▶ **TEXT SEGMENT**
******

APPLICATION OF SILICON CARBIDE, BORON CARBIDE AND OTHER ADVANCED CERAMICS IN BULLETPROOF FIELD
Ordinary ceramics are fragile. However, the advanced ceramics processed by modern science and technology have become a hard and high-strength new material, especially in the bulletproof field with special physical performance requirements for materials. Ceramics have become a very popular bulletproof material.
01 Bullet proof principle of ceramic materials
The basic principle of armor protection is to consume projectile energy, slow down projectile and make it harmless. Most of the traditional engineering materials, such as metal materials, absorb energy through plastic deformation of the structure, while ceramic materials absorb energy through micro crushing process.
The energy absorption process of bulletproof ceramics can be roughly divided into three stages:
(1) Initial impact stage: the projectile hits the ceramic surface, making the warhead blunt, and absorbing energy in the process of crushing the ceramic surface to form a small and hard fragment area;
(2) Erosion stage: the blunt projectile continues to erode the fragment area, forming a continuous ceramic fragment layer;
(3) Deformation, crack and fracture stages: finally, tensile stress is generated in the ceramic to break the ceramic, and then the back plate is deformed. The remaining energy is absorbed by the deformation of the back plate material. In the process of the projectile impacting the ceramic, both the projectile and the ceramic are damaged.

******

▶ **DATASET ROWS**
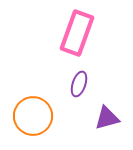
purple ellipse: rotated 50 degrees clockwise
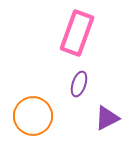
purple triangle: rotated 12 degrees counterclockwise
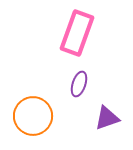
purple triangle: rotated 8 degrees clockwise
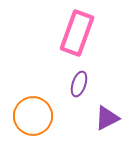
purple triangle: rotated 8 degrees counterclockwise
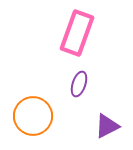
purple triangle: moved 8 px down
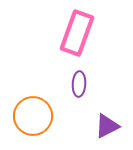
purple ellipse: rotated 15 degrees counterclockwise
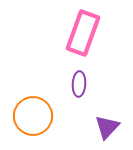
pink rectangle: moved 6 px right
purple triangle: moved 1 px down; rotated 20 degrees counterclockwise
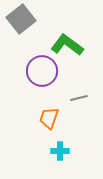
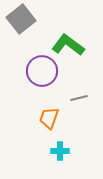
green L-shape: moved 1 px right
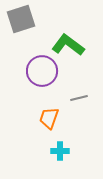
gray square: rotated 20 degrees clockwise
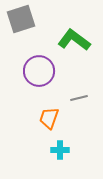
green L-shape: moved 6 px right, 5 px up
purple circle: moved 3 px left
cyan cross: moved 1 px up
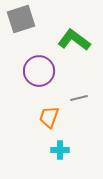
orange trapezoid: moved 1 px up
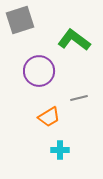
gray square: moved 1 px left, 1 px down
orange trapezoid: rotated 140 degrees counterclockwise
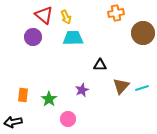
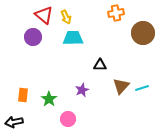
black arrow: moved 1 px right
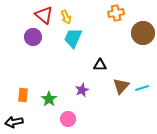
cyan trapezoid: rotated 65 degrees counterclockwise
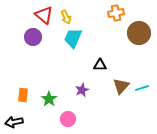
brown circle: moved 4 px left
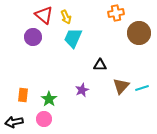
pink circle: moved 24 px left
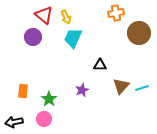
orange rectangle: moved 4 px up
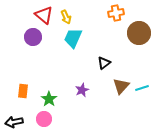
black triangle: moved 4 px right, 2 px up; rotated 40 degrees counterclockwise
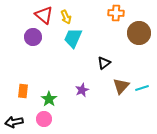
orange cross: rotated 14 degrees clockwise
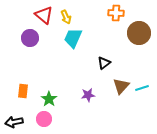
purple circle: moved 3 px left, 1 px down
purple star: moved 6 px right, 5 px down; rotated 16 degrees clockwise
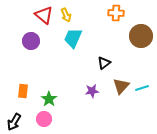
yellow arrow: moved 2 px up
brown circle: moved 2 px right, 3 px down
purple circle: moved 1 px right, 3 px down
purple star: moved 4 px right, 4 px up
black arrow: rotated 48 degrees counterclockwise
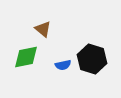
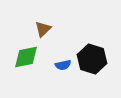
brown triangle: rotated 36 degrees clockwise
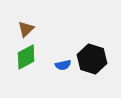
brown triangle: moved 17 px left
green diamond: rotated 16 degrees counterclockwise
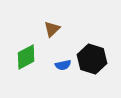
brown triangle: moved 26 px right
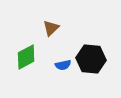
brown triangle: moved 1 px left, 1 px up
black hexagon: moved 1 px left; rotated 12 degrees counterclockwise
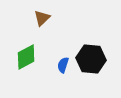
brown triangle: moved 9 px left, 10 px up
blue semicircle: rotated 119 degrees clockwise
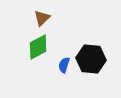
green diamond: moved 12 px right, 10 px up
blue semicircle: moved 1 px right
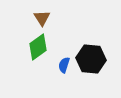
brown triangle: rotated 18 degrees counterclockwise
green diamond: rotated 8 degrees counterclockwise
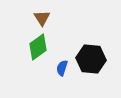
blue semicircle: moved 2 px left, 3 px down
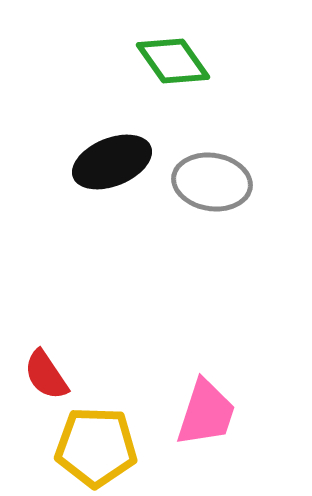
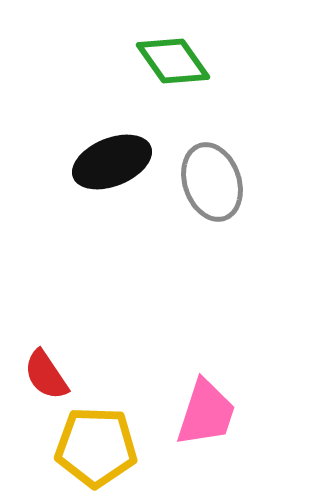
gray ellipse: rotated 62 degrees clockwise
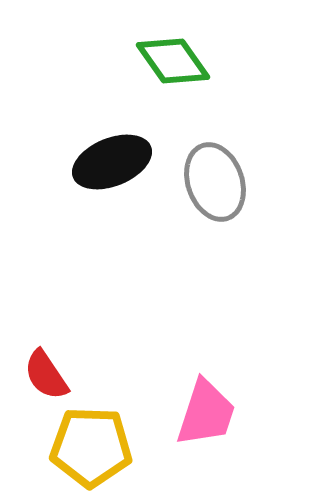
gray ellipse: moved 3 px right
yellow pentagon: moved 5 px left
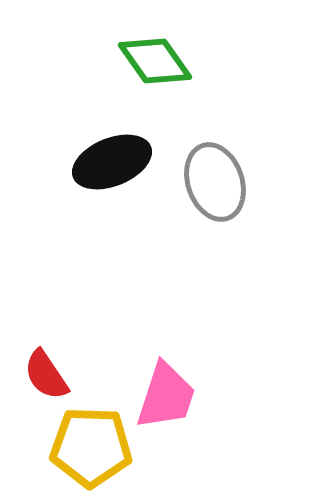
green diamond: moved 18 px left
pink trapezoid: moved 40 px left, 17 px up
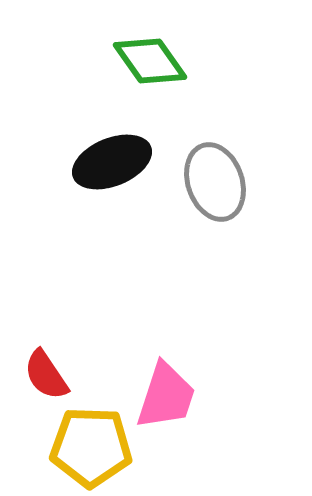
green diamond: moved 5 px left
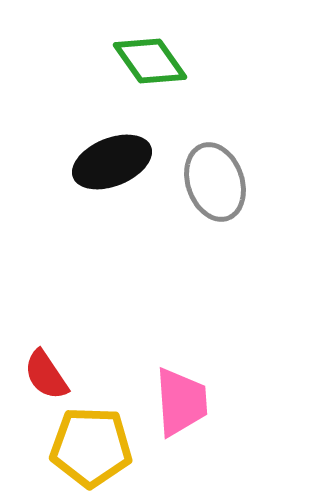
pink trapezoid: moved 15 px right, 6 px down; rotated 22 degrees counterclockwise
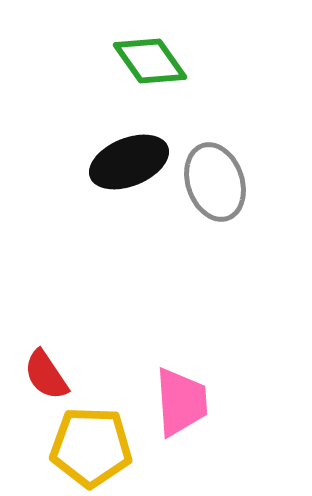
black ellipse: moved 17 px right
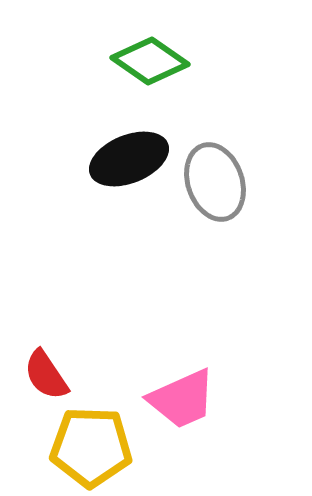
green diamond: rotated 20 degrees counterclockwise
black ellipse: moved 3 px up
pink trapezoid: moved 1 px right, 3 px up; rotated 70 degrees clockwise
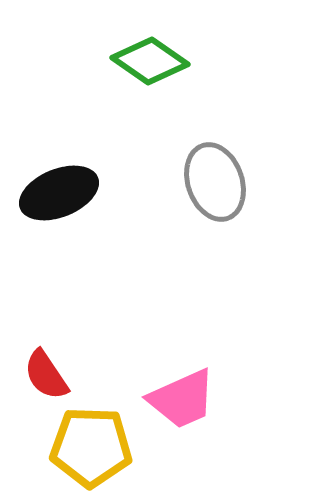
black ellipse: moved 70 px left, 34 px down
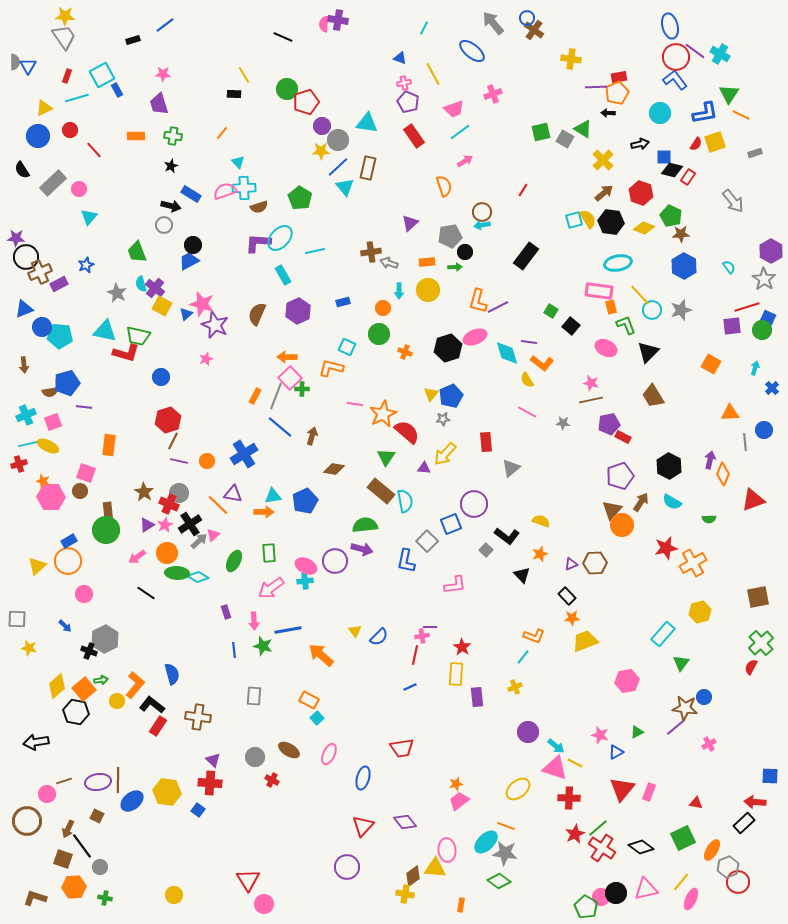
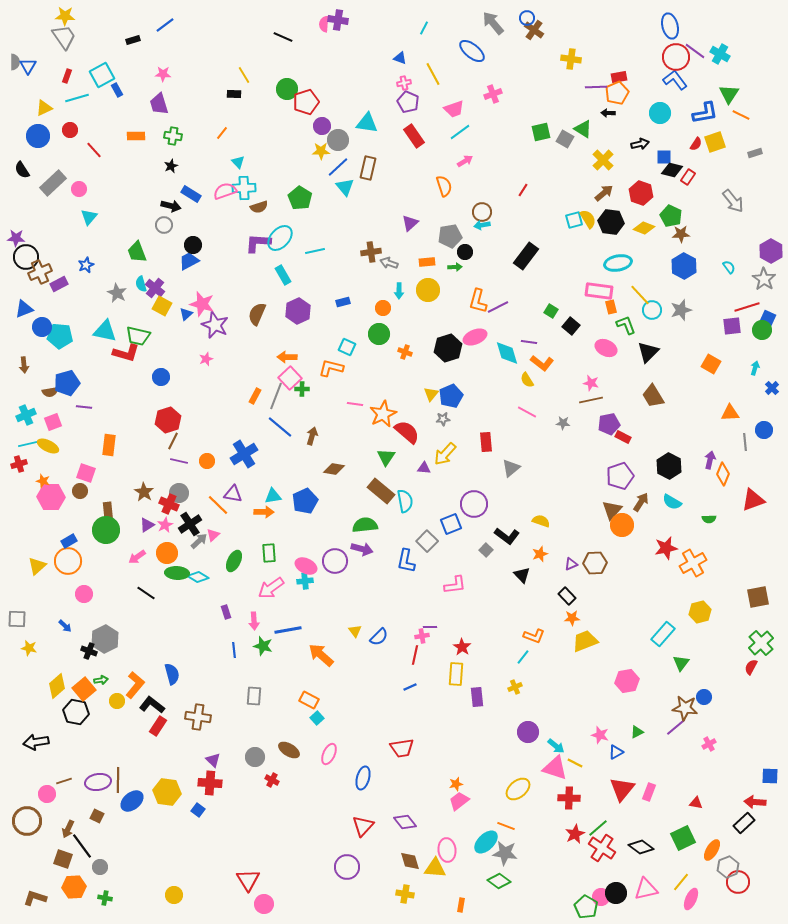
brown diamond at (413, 876): moved 3 px left, 15 px up; rotated 70 degrees counterclockwise
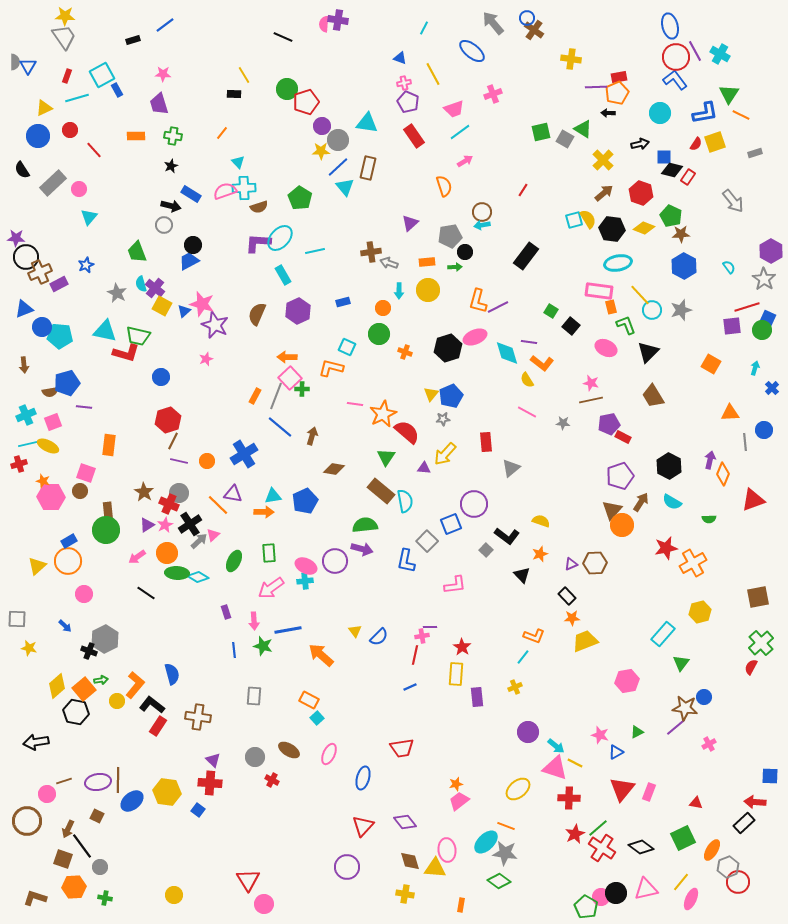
purple line at (695, 51): rotated 25 degrees clockwise
black hexagon at (611, 222): moved 1 px right, 7 px down
blue triangle at (186, 314): moved 2 px left, 3 px up
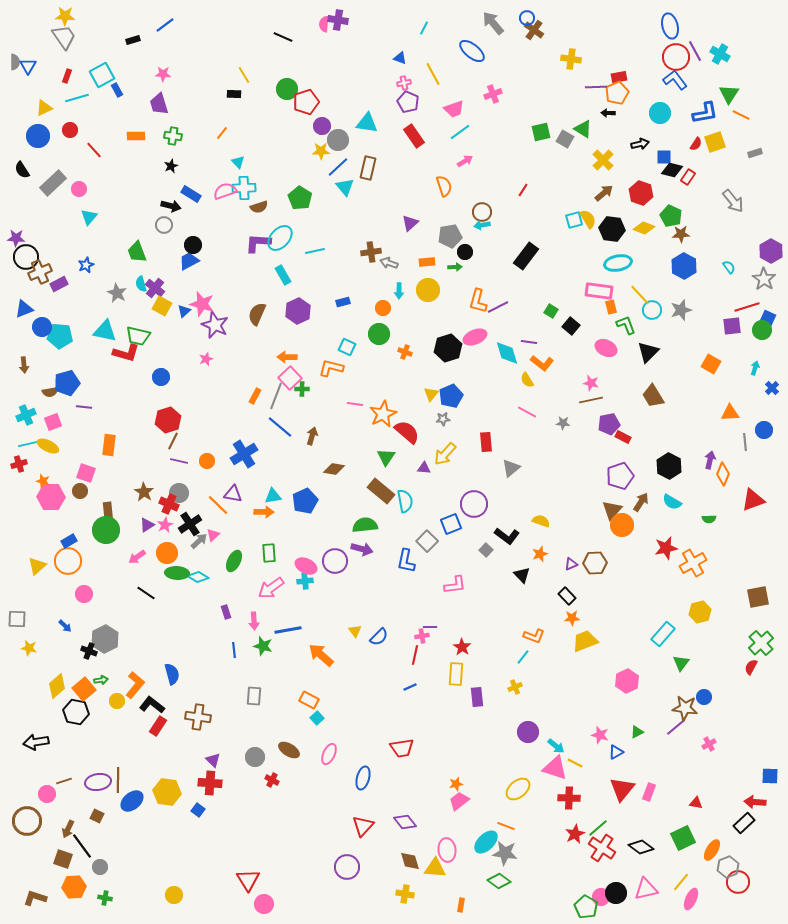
pink hexagon at (627, 681): rotated 15 degrees counterclockwise
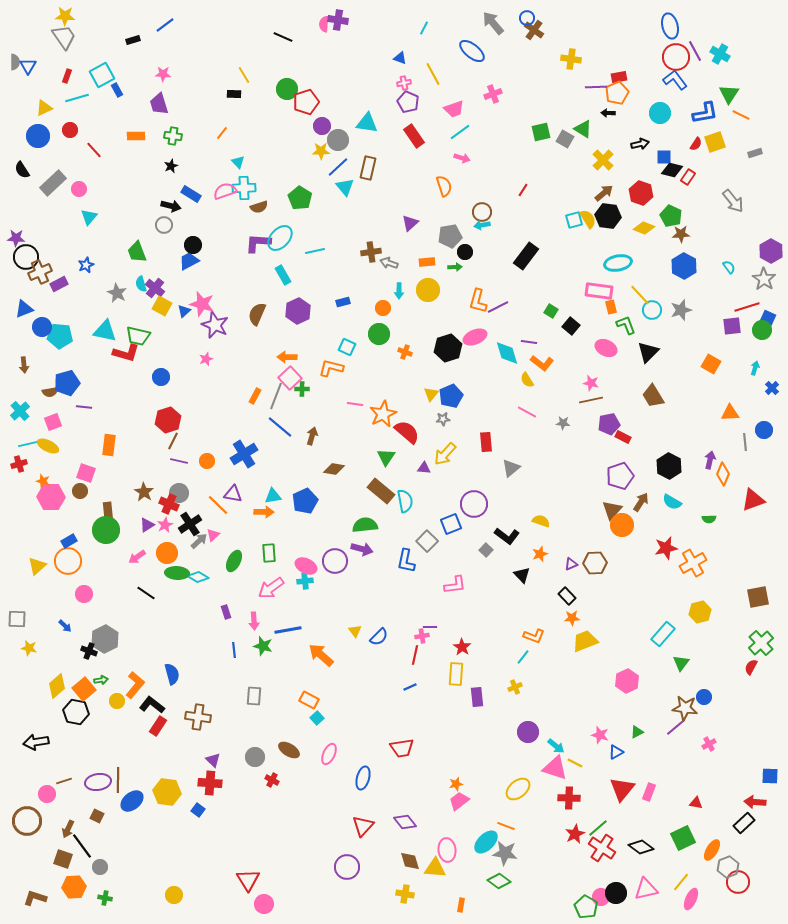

******

▶ **WHAT THIS EXERCISE ASKS**
**a)** In the text on bulletproof ceramics, how do ceramic materials absorb energy?
**b)** Do these statements agree with the text on bulletproof ceramics? Answer yes or no for each, quoting the words that decide it.
(i) Metal materials absorb energy through plastic deformation of the structure.
(ii) When the projectile strikes, only the ceramic is damaged.
(iii) The energy absorption process of bulletproof ceramics has four stages.
**c)** Carry on the text about bulletproof ceramics from the point where it stops.

▶ **EXPECTED RESPONSES**
**a)** Ceramic materials absorb energy through a micro crushing process.

**b)**
(i) Yes: "metal materials, absorb energy through plastic deformation of the structure"
(ii) No: "both the projectile and the ceramic are damaged"
(iii) No: "can be roughly divided into three stages"

**c)**
02 Requirements of bulletproof ceramics on material properties
Because of the brittleness of the ceramic itself, it will fracture rather than plastic deformation when impacted by the projectile. Under tensile load, fracture first occurs in heterogeneous places such as pores and grain boundaries. Therefore, in order to minimize the micro stress concentration, armored ceramics should be high-quality ceramics with low porosity (up to 99% of the theoretical density) and fine grain structure.
Material Performance and Its Influence on Bullet proof Performance.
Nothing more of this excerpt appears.